Der Sozialbereich erlebt nach seiner Aussage einen außerordentlichen „Stresstest“. Die empfindlichen Einschnitte im Bildungsbereich bei der VHS Haar sieht er kritisch und forderte zur Verbesserung der kränkelnden Gewerbesteuereinnahmen einen „Gewerbeentwicklungs-Boost“. „Das öffentliche Wohl soll das oberste Gesetz sein“, zitierte Siemsen in seiner Haushaltsrede mehrfach den römischen Politiker Marcus Tullius Cicero und schloss diese mit den eindringlichen Worten ab, „endlich das Notwendige zu tun“.
Die vollständige Rede ist nachfolgend veröffentlicht.

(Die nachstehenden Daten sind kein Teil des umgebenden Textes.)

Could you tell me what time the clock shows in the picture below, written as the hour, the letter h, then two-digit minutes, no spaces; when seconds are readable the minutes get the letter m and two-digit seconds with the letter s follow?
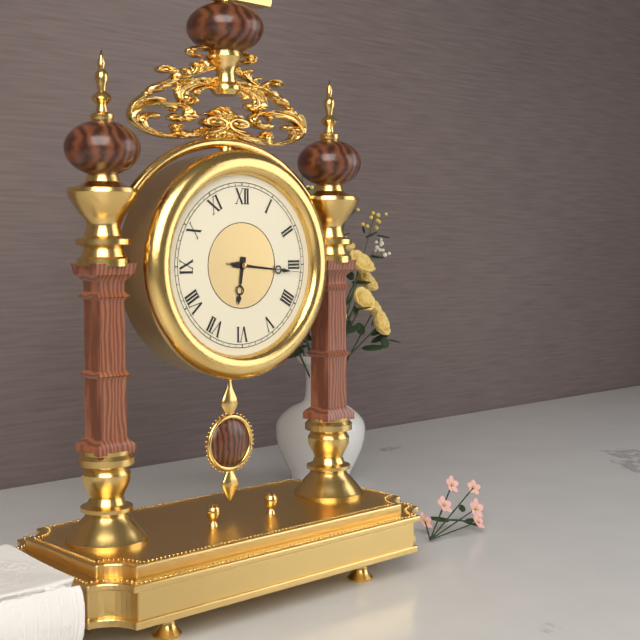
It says 6h16m16s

Haushaltsrede der FDP in der Haarer Gemeinderatssitzung am 30.01.2024
– Es gilt das gesprochene Wort –
Redner: Dr. Peter Siemsen, Gemeinderat der FDP
Sehr geehrter Herr Bürgermeister,
werte Kolleginnen und Kollegen,
wie in den vergangenen Jahren möchte ich auch meine diesjährige Haushaltsrede mit einem Dank beginnen. Dieser gilt allen voran den Mitarbeiterinnen und Mitarbeitern der Verwaltung. Die Aufstellung eines genehmigungsfähigen Haushaltsplans war in diesem Jahr alles andere als einfach und forderte Kämmerei und allen Sachgebieten ein hohes Maß an Flexibilität und Ausdauer ab. Erstmals in der bisherigen Amtsperiode benötigten wir aufgrund der unerfreulichen Entwicklung unserer Gemeindefinanzen drei Vorbesprechungen. Deren Vorbereitung und Durchführung war für unsere Verwaltung mit hohem Aufwand verbunden. Ohne die tatkräftige Mitwirkung der beteiligten Mitarbeiterinnen und Mitarbeiter, Amtsleiterinnen und Amtsleiter würde der heute zu beschließende Haushaltsplan so nicht vorliegen. Angesichts der teilweise bis in die späte Nacht dauernden Sitzungen möchte ich ausdrücklich deren Resilienz erwähnen und mich für die gezeigte Geduld ganz herzlich bedanken. In diesem Jahr erwähne ich an dieser Stelle aber auch die Vertreterinnen und Vertreter der anderen Fraktionen. Die schwierige, um nicht zu sagen prekäre Finanzsituation unserer Gemeinde forderte uns allen schwierige Entscheidungen zu einer Reihe von Haushaltspositionen ab, die unter günstigeren Rahmenbedingungen nicht einmal diskutiert worden wären. Trotz unterschiedlicher Präferenzen bei einigen Punkten sprangen viele über ihren Schatten, um das Ziel eines genehmigungsfähigen Haushalts zu erreichen und das, was unsere Gemeinde ausmacht und für unsere Bürgerinnen und Bürger wichtig ist, zu erhalten. Das gemeinsame konstruktive Ringen um notwendige Einsparungen und die dabei von allen Fraktionen eingebrachten Sichtweisen und Vorschläge waren von wesentlicher Bedeutung für den heute zu beschließenden Haushaltplan. Wir alle haben damit auch in schwierigen Zeiten unsere Handlungsfähigkeit als Kollegialorgan unter Beweis gestellt. Hierfür auch in Richtung der Mitwirkenden aus den anderen Fraktionen mein herzliches Dankeschön.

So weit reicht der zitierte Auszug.